Basically such alternatives have an important point of legal departure. For the market access offers of the EPAs, WTO-compatibility rests on Article XXIV of the GATT, which requires substantial coverage of all trade and for services under the GATS a similar requirement, as measured by such factors as the number of sectors, the proportion that would be liberalized, and so forth.
The Enabling Clause (November 28, 1979) authorizes, however, granting preferences to developing countries and LDCs, (which is the basis of the EBA and GSP preferential arrangements.) Developed countries can, however, grant preferences beyond the GSP to countries “similarly-situated.” This is the basis for the Africa Growth Opportunity Act and the Caribbean Basin Initiative being acceptable as WTO-compatible.
Based on the Appellate Body Report on the EC-India Panel on EC Preferential Tariffs, April 7, 2004 para-173, it is pointed out that WTO members can go beyond GSP offers of preferential market access to developing countries based on their being “similarly- situated” (Bouêt et al, 2007). It is suggested that small vulnerable economies could qualify as such. Given their standing in SIDS, the United Nations and the WTO, there seems to be a strong a priori case, as this category of countries share similar developmental, financial, and trade needs as the panel ruling indicates.
It is proposed that those ACP regions still negotiating EPAs, should make their access offers multilateral, that is, to all WTO members in exchange for reduced preferential market access offers to the EU in their EPAs. Given the estimated magnitude of trade diversion, such an offer is shown to be significant to non-EU suppliers. Through multilateralizing the offer ACP countries would find that the scope for EU capture of economic rents and/or passing through inefficiencies to their consumers is reduced.

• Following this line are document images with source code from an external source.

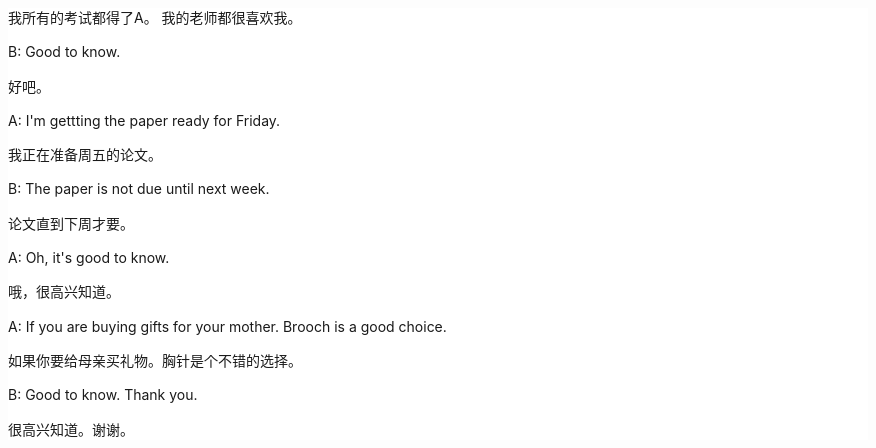 我所有的考试都得了A。 我的老师都很喜欢我。

B: Good to know.

好吧。

A: I'm gettting the paper ready for Friday.

我正在准备周五的论文。

B: The paper is not due until next week.

论文直到下周才要。

A: Oh, it's good to know.

哦，很高兴知道。

A: If you are buying gifts for your mother. Brooch is a good choice.

如果你要给母亲买礼物。胸针是个不错的选择。

B: Good to know. Thank you.

很高兴知道。谢谢。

Such an approach would mean “rebalancing” market access offers between the EU and non-EU suppliers. (Messerlin et al 2007) It would test the EU’s commitment to 1) multilateralism and 2) supporting the development objectives of the ACP countries through broad-based liberalisation.
A concrete example is worked out in the study referred to, based on the tariff rates and market access offers of NAMA, at the level recognized by the WTO chair (Messerlin 2007). The results indicate that a substantial reduction of bound tariffs combined with modest reductions on applied tariffs, using the Swiss measure, would produce generous offerings at the WTO, which may thus qualify for multilateral negotiations.
Such approaches rely heavily on all-ACP solidarity. They are also based on securing the political commitment mentioned earlier in which the EU lets provisions in any EPA be imported into others if it is so desired.